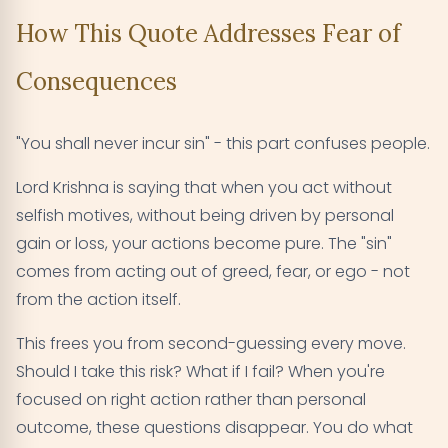
How This Quote Addresses Fear of
Consequences
"You shall never incur sin" - this part confuses people.
Lord Krishna is saying that when you act without
selfish motives, without being driven by personal
gain or loss, your actions become pure. The "sin"
comes from acting out of greed, fear, or ego - not
from the action itself.
This frees you from second-guessing every move.
Should I take this risk? What if I fail? When you're
focused on right action rather than personal
outcome, these questions disappear. You do what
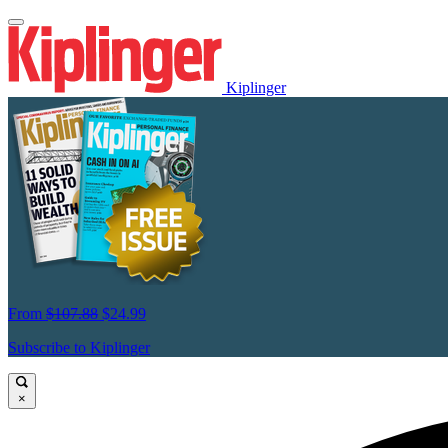
Kiplinger
From
$107.88
$24.99
Subscribe to Kiplinger
×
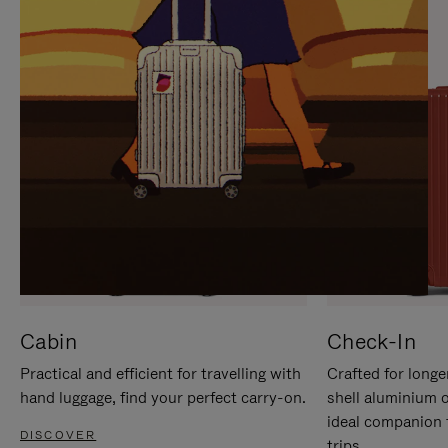
IT
IT
Cabin
Check-In
Practical and efficient for travelling with
Crafted for longe
hand luggage, find your perfect carry-on.
shell aluminium 
ideal companion 
DISCOVER
trips.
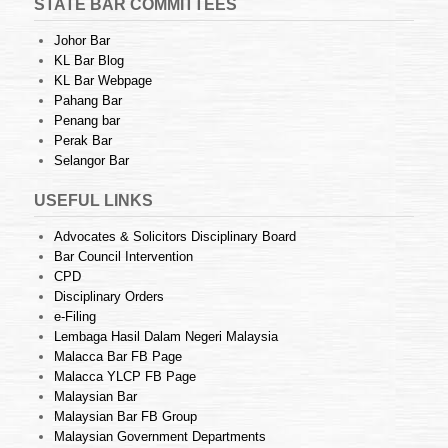
STATE BAR COMMITTEES
Johor Bar
KL Bar Blog
KL Bar Webpage
Pahang Bar
Penang bar
Perak Bar
Selangor Bar
USEFUL LINKS
Advocates & Solicitors Disciplinary Board
Bar Council Intervention
CPD
Disciplinary Orders
e-Filing
Lembaga Hasil Dalam Negeri Malaysia
Malacca Bar FB Page
Malacca YLCP FB Page
Malaysian Bar
Malaysian Bar FB Group
Malaysian Government Departments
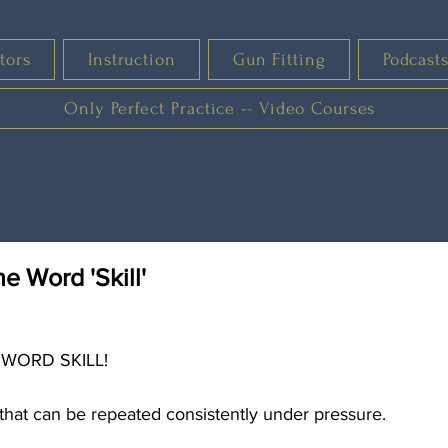
tors
Instruction
Gun Fitting
Podcast
Only Perfect Practice -- Video Courses
he Word 'Skill'
 WORD SKILL!
e that can be repeated consistently under pressure.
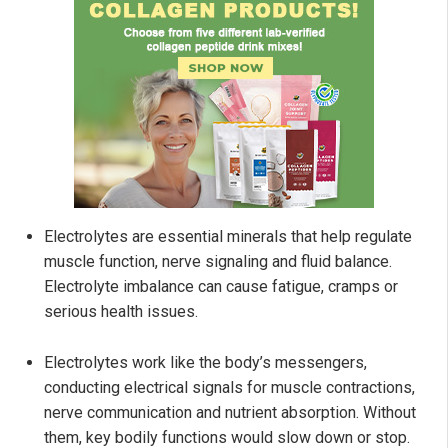
Electrolytes are essential minerals that help regulate
muscle function, nerve signaling and fluid balance.
Electrolyte imbalance can cause fatigue, cramps or
serious health issues.
Electrolytes work like the body’s messengers,
conducting electrical signals for muscle contractions,
nerve communication and nutrient absorption. Without
them, key bodily functions would slow down or stop.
========================
Write out all the entries word for word, but drop the pictures.

= EXERCISE RESPONSE =
How This Quote Addresses Fear of
Consequences
"You shall never incur sin" - this part confuses people.
Lord Krishna is saying that when you act without
selfish motives, without being driven by personal
gain or loss, your actions become pure. The "sin"
comes from acting out of greed, fear, or ego - not
from the action itself.
This frees you from second-guessing every move.
Should I take this risk? What if I fail? When you're
focused on right action rather than personal
outcome, these questions disappear. You do what
Kiplinger
From
$107.88
$24.99
Subscribe to Kiplinger
×
IT
IT
Cabin
Check-In
Practical and efficient for travelling with
Crafted for longe
hand luggage, find your perfect carry-on.
shell aluminium 
ideal companion 
DISCOVER
trips.
STATE BAR COMMITTEES
Johor Bar
KL Bar Blog
KL Bar Webpage
Pahang Bar
Penang bar
Perak Bar
Selangor Bar
USEFUL LINKS
Advocates & Solicitors Disciplinary Board
Bar Council Intervention
CPD
Disciplinary Orders
e-Filing
Lembaga Hasil Dalam Negeri Malaysia
Malacca Bar FB Page
Malacca YLCP FB Page
Malaysian Bar
Malaysian Bar FB Group
Malaysian Government Departments
tors
Instruction
Gun Fitting
Podcast
Only Perfect Practice -- Video Courses
he Word 'Skill'
 WORD SKILL!
e that can be repeated consistently under pressure.
Electrolytes are essential minerals that help regulate
muscle function, nerve signaling and fluid balance.
Electrolyte imbalance can cause fatigue, cramps or
serious health issues.
Electrolytes work like the body’s messengers,
conducting electrical signals for muscle contractions,
nerve communication and nutrient absorption. Without
them, key bodily functions would slow down or stop.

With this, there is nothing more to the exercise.